The show should’ve ended then and there, but no, it drags out for 3 more painful episodes.  One thing that bothers me is that the ideal life is held to be a marriage and children.  All throughout the show, this is portrayed as the ultimate happiness.  Karen has a child and then marries Andy.  Lucas and Peyton have a whole season devoted to getting back together and the another focusing on pregnancy.  And instead of even considering ending the pregnancy because of the risk it posed to Peyton, they went ahead anyway and happened to get lucky.  Brooke and Julian get married in Season 8, lose out on the adoption, and then spontaneously have twins.  (Despite repeated mentions of Brooke’s infertility.  I know I know, “IT’S A GODDAMN MIRACLE!”) Within 2 (or less) episodes Clay and Quinn get engaged, married, and adopt Clay’s forgotten son.  I almost forgot that Nathan and Haley had another kid.  At the end of the finale, Mouth and Millie are married and Millicent is pregnant.  Skills and Bevin are also implied to be back together (random) and even though nothing is mentioned, we do know that Bevin already has a child.  Even Lauren (Skills’ and Mouth’s previous love interest) is pregnant with David’s child (David being Quinn’s ex-husband).

I’ve probably missed someone, but it doesn’t matter.  Characters that don’t “fit” (Fergie, Junk, Chase, Alex, Chris) are pretty much discarded and even if they weren’t, I’m sure they’re whining about wanting a wife/husband and 2.3 kids.  I get that this is the norm, but aren’t there other ways of finding happiness?  What about with one’s career?  Oh that’s right, they tied up all those loose ends nicely too.  Mouth gets his dream sports announcer job, Millie and Skills host a morning show, Brooke gets another damn fashion line off the ground (and makes up with her parents who also make up with each other (aww how sweet!)), Julian finally finds success by turning Lucas’ book into a TV show…and so it goes.

Not that I want to see unhappy characters at the end, but it would be nice to see some realism, and to know that these characters still had bigger and better things to do and places to go.  But no, everyone’s life ends up quite literally perfect.  With a spouse.  And a kid.  Or two.

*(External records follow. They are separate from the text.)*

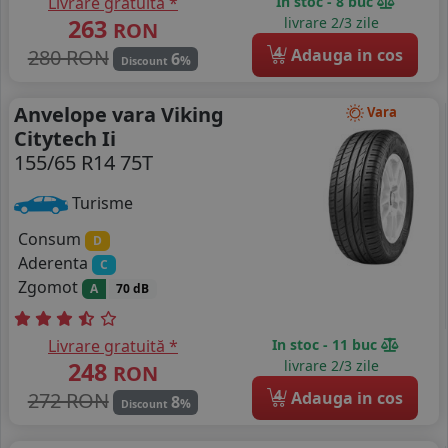
Livrare gratuită *
In stoc - 8 buc
263
livrare 2/3 zile
RON
4
280 RON
Adauga in cos
6
%
Discount
Anvelope vara Viking
Vara
Citytech Ii
155/65 R14 75T
Turisme
Consum
D
Aderenta
C
Zgomot
A
70 dB
Livrare gratuită *
In stoc - 11 buc
248
livrare 2/3 zile
RON
4
272 RON
Adauga in cos
8
%
Discount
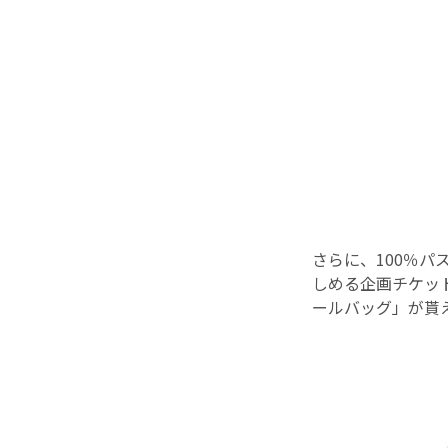
さらに、100％
しめる企画チケッ
ールバッグ」が貰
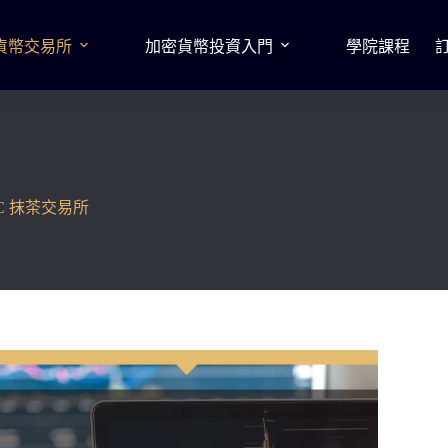
貨幣交易所
加密貨幣投資入門
學院課程
C 抹茶交易所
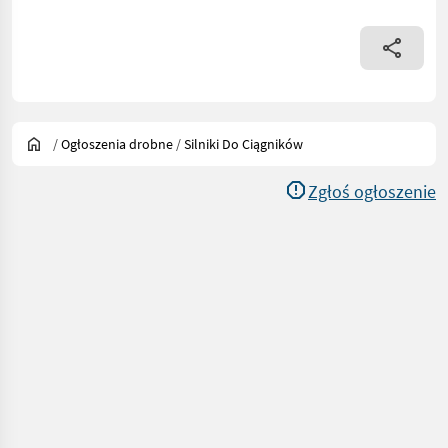
/
Ogłoszenia drobne
/
Silniki Do Ciągników
Zgłoś ogłoszenie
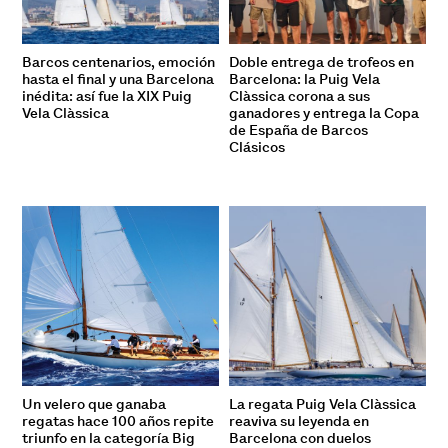
Barcos centenarios, emoción
Doble entrega de trofeos en
hasta el final y una Barcelona
Barcelona: la Puig Vela
inédita: así fue la XIX Puig
Clàssica corona a sus
Vela Clàssica
ganadores y entrega la Copa
de España de Barcos
Clásicos
Un velero que ganaba
La regata Puig Vela Clàssica
regatas hace 100 años repite
reaviva su leyenda en
triunfo en la categoría Big
Barcelona con duelos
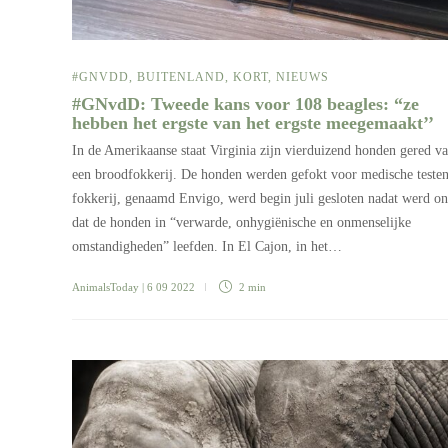
#GNVDD
,
BUITENLAND
,
KORT
,
NIEUWS
#GNvdD: Tweede kans voor 108 beagles: “ze
hebben het ergste van het ergste meegemaakt’’
In de Amerikaanse staat Virginia zijn vierduizend honden gered v
een broodfokkerij. De honden werden gefokt voor medische teste
fokkerij, genaamd Envigo, werd begin juli gesloten nadat werd on
dat de honden in “verwarde, onhygiënische en onmenselijke
omstandigheden” leefden. In El Cajon, in het…
AnimalsToday
| 6 09 2022
2 min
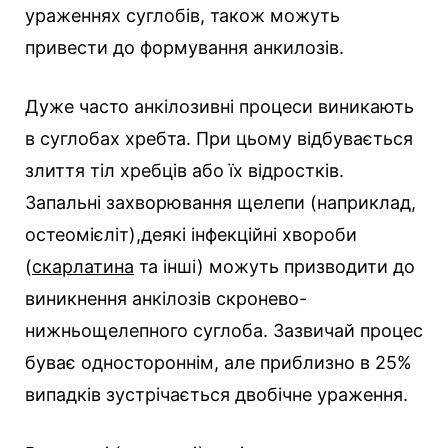
ураженнях суглобів, також можуть
привести до формування анкилозів.
Дуже часто анкілозивні процеси виникають
в суглобах хребта. При цьому відбувається
злиття тіл хребців або їх відростків.
Запальні захворювання щелепи (наприклад,
остеомієліт),деякі інфекційні хвороби
(
скарлатина
та інші) можуть призводити до
виникнення анкілозів скронево-
нижньощелепного суглоба. Зазвичай процес
буває одностороннім, але приблизно в 25%
випадків зустрічається двобічне ураження.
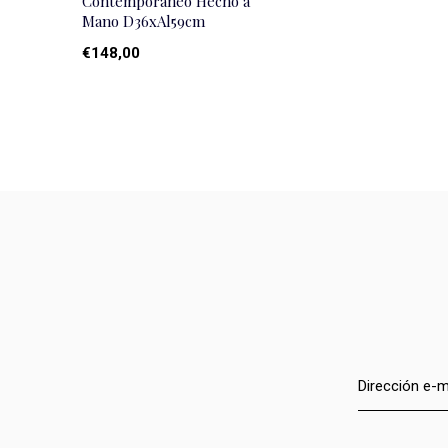
Contemporáneo Hecho a
Mano D36xAl59cm
€148,00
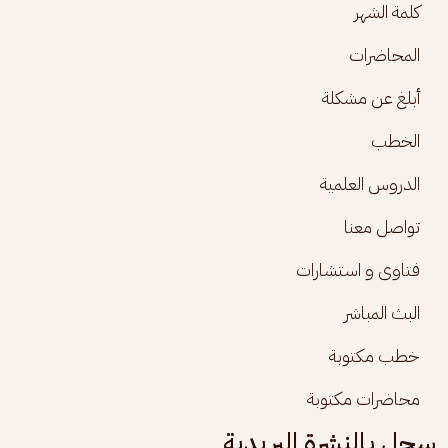
كلمة الشهر
المحاضرات
أبلغ عن مشكلة
الخطب
الدروس العلمية
تواصل معنا
فتاوى و استشارات
البث المباشر
خطب مكتوبة
محاضرات مكتوبة
سجل بالنشرة البريدية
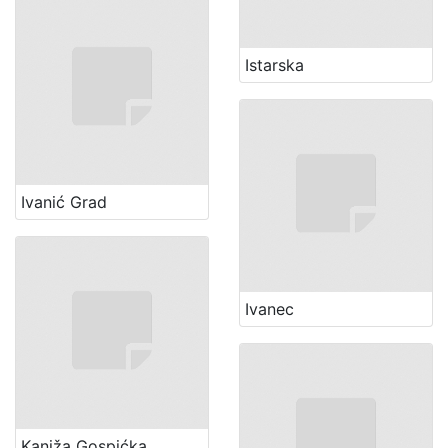
Istarska
Ivanić Grad
Ivanec
Kaniža Gospićka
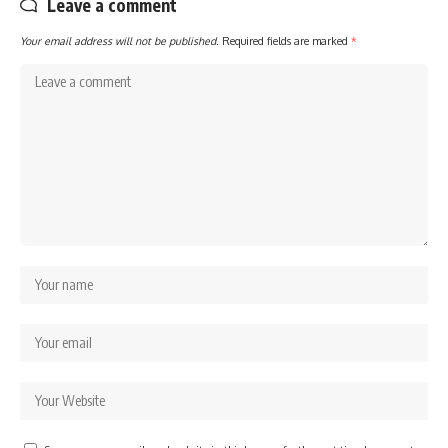
Leave a comment
Your email address will not be published.
Required fields are marked
*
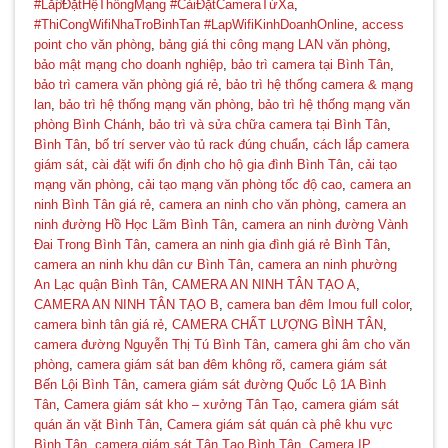
#LắpĐặtHệThốngMạng #CàiĐặtCameraTừXa
,
#ThiCongWifiNhaTroBinhTan #LapWifiKinhDoanhOnline
,
access
point cho văn phòng
,
bảng giá thi công mạng LAN văn phòng
,
bảo mật mạng cho doanh nghiệp
,
bảo trì camera tại Bình Tân
,
bảo trì camera văn phòng giá rẻ
,
bảo trì hệ thống camera & mạng
lan
,
bảo trì hệ thống mạng văn phòng
,
bảo trì hệ thống mạng văn
phòng Bình Chánh
,
bảo trì và sửa chữa camera tại Bình Tân
,
Bình Tân
,
bố trí server vào tủ rack đúng chuẩn
,
cách lắp camera
giám sát
,
cài đặt wifi ổn định cho hộ gia đình Bình Tân
,
cải tạo
mạng văn phòng
,
cải tạo mạng văn phòng tốc độ cao
,
camera an
ninh Bình Tân giá rẻ
,
camera an ninh cho văn phòng
,
camera an
🌼
ninh đường Hồ Học Lãm Bình Tân
,
camera an ninh đường Vành
Đai Trong Bình Tân
,
camera an ninh gia đình giá rẻ Bình Tân
,
camera an ninh khu dân cư Bình Tân
,
camera an ninh phường
An Lạc quận Bình Tân
,
CAMERA AN NINH TÂN TẠO A
,
CAMERA AN NINH TÂN TẠO B
,
camera ban đêm Imou full color
,
camera bình tân giá rẻ
,
CAMERA CHẤT LƯỢNG BÌNH TÂN
,
camera đường Nguyễn Thị Tú Bình Tân
,
camera ghi âm cho văn
phòng
,
camera giám sát ban đêm không rõ
,
camera giám sát
Bến Lội Bình Tân
,
camera giám sát đường Quốc Lộ 1A Bình
Tân
,
Camera giám sát kho – xưởng Tân Tạo
,
camera giám sát
quán ăn vặt Bình Tân
,
Camera giám sát quán cà phê khu vực
Bình Tân
,
camera giám sát Tân Tạo Bình Tân
,
Camera IP
,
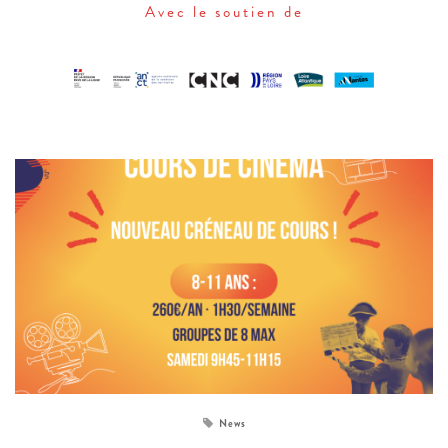
Avec le soutien de
News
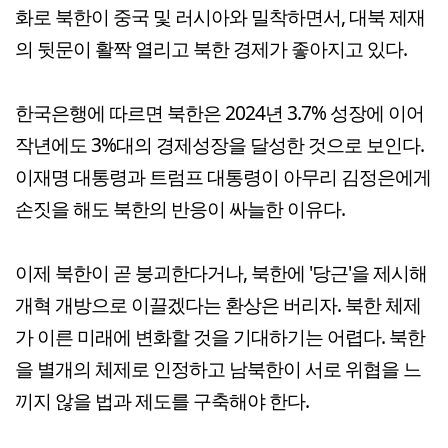
화로 북한이 중국 및 러시아와 밀착하면서, 대북 제재
의 뒷문이 활짝 열리고 북한 경제가 좋아지고 있다.
한국은행에 따르면 북한은 2024년 3.7% 성장에 이어
작년에도 3%대의 경제성장을 달성한 것으로 보인다.
이재명 대통령과 트럼프 대통령이 아무리 김정은에게
손짓을 해도 북한의 반응이 싸늘한 이유다.
이제 북한이 곧 붕괴한다거나, 북한에 '당근'을 제시해
개혁 개방으로 이끌겠다는 환상은 버리자. 북한 체제
가 이른 미래에 변화할 것을 기대하기는 어렵다. 북한
을 별개의 체제로 인정하고 남북한이 서로 위협을 느
끼지 않을 법과 제도를 구축해야 한다.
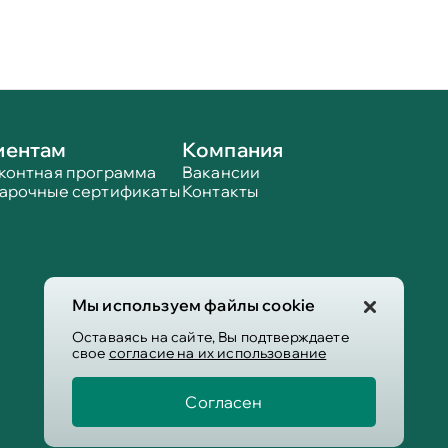
иентам
Компания
контная программа
Вакансии
арочные сертификаты
Контакты
Мы используем файлы cookie
Оставаясь на сайте, Вы подтверждаете
свое
согласие на их использование
Согласен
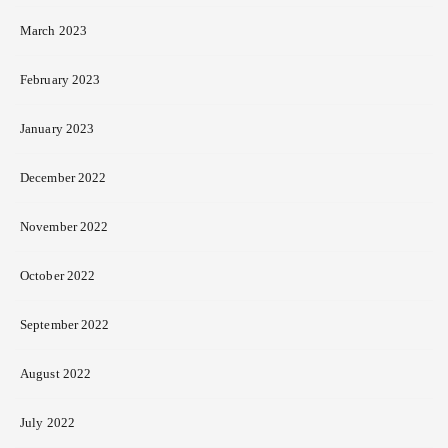
March 2023
February 2023
January 2023
December 2022
November 2022
October 2022
September 2022
August 2022
July 2022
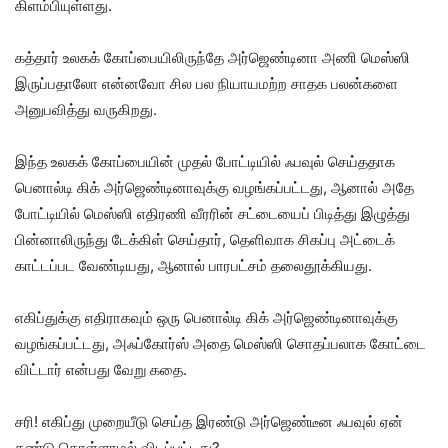
கிளம்பியுள்ளது.
கத்தார் உலகக் கோப்பையிலிருந்தே அர்ஜெண்டினா அணி மெஸ்ஸி
இருப்பதாலோ என்னவோ சில பல நியாயமற்ற சாதக பலன்களை
அனுபவித்து வருகிறது.
இந்த உலகக் கோப்பையின் முதல் போட்டியில் ஃபவுல் செய்ததாக
பெனால்டி கிக் அர்ஜெண்டினாவுக்கு வழங்கப்பட்டது, ஆனால் அதே
போட்டியில் மெஸ்ஸி எதிரணி வீரரின் சட்டையைப் பிடித்து இழுத்து
பின்னாலிருந்து டேக்கிள் செய்தார், தெளிவாக சிகப்பு அட்டைக்
காட்டப்பட வேண்டியது, ஆனால் பாரபட்சம் தலைதூக்கியது.
எகிப்துக்கு எதிராகவும் ஒரு பெனால்டி கிக் அர்ஜெண்டினாவுக்கு
வழங்கப்பட்டது, அஃப்கோர்ஸ் அதை மெஸ்ஸி சொதப்பலாக கோட்டை
விட்டார் என்பது வேறு கதை.
சரி! எகிப்து முறையீடு செய்த இரண்டு அர்ஜெண்டீன ஃபவுல் ஏன்
கண்டு கொள்ளாமல் விடப்பட்டது?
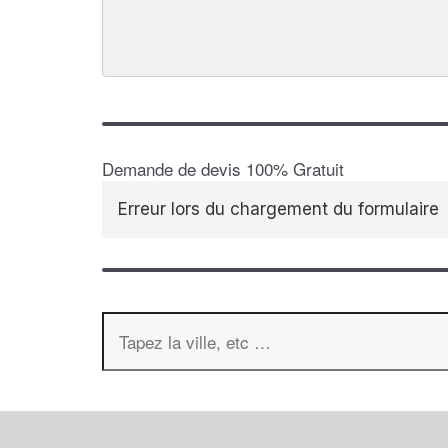
Demande de devis 100% Gratuit
Erreur lors du chargement du formulaire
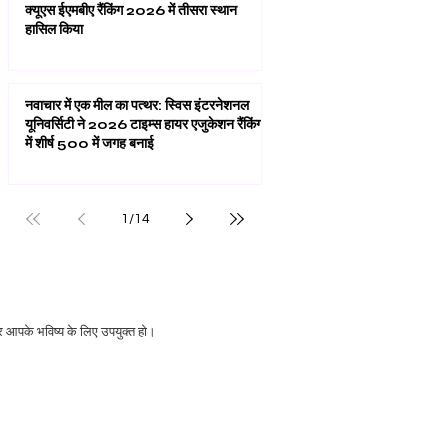
क्यूएस ईएमबीए रैंकिंग 2026 में तीसरा स्थान
हासिल किया
नवाचार में एक मील का पत्थर: स्विस इंटरनेशनल
यूनिवर्सिटी ने 2026 टाइम्स हायर एजुकेशन रैंकिंग
में शीर्ष 500 में जगह बनाई
1
/
14
 और आपके भविष्य के लिए उपयुक्त हो।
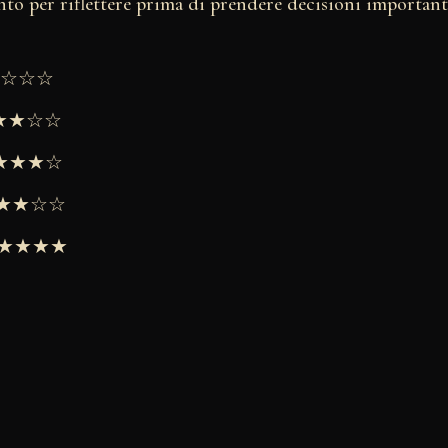
o per riflettere prima di prendere decisioni important
★★☆☆☆
★★★☆☆
 ★★★★☆
 ★★★☆☆
 ★★★★★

There is only one One Tree Hill…

Well, that’s it for me and One Tree Hill.  Lots of times people like to ask, “well if you hated it so much, why did you keep watching it!?”  I don’t know if I have a good answer for that.  I suppose my best retort would be that I didn’t hate it that bad.  And besides, when you’ve been watching something for a wile, I think it’s only natural to want to follow it to the end, even if the ride isn’t as fun as we’d like it to be.

One Tree Hill

OMGsofuckinghappyTHEND!

The truth is that those first four years were pretty good.  No, it’s not something I’m generally into, and no, I probably wouldn’t have watched it on my own, and no, I don’t plan on chasing down similar shows like The O.C. or Dawson’s Creek.  But for what it was – melodrama and escapism – it did its job pretty well.  I’ll never understood what viewers saw in the later seasons, but it must’ve been something good, because that same audience kept the show on more than twice as long.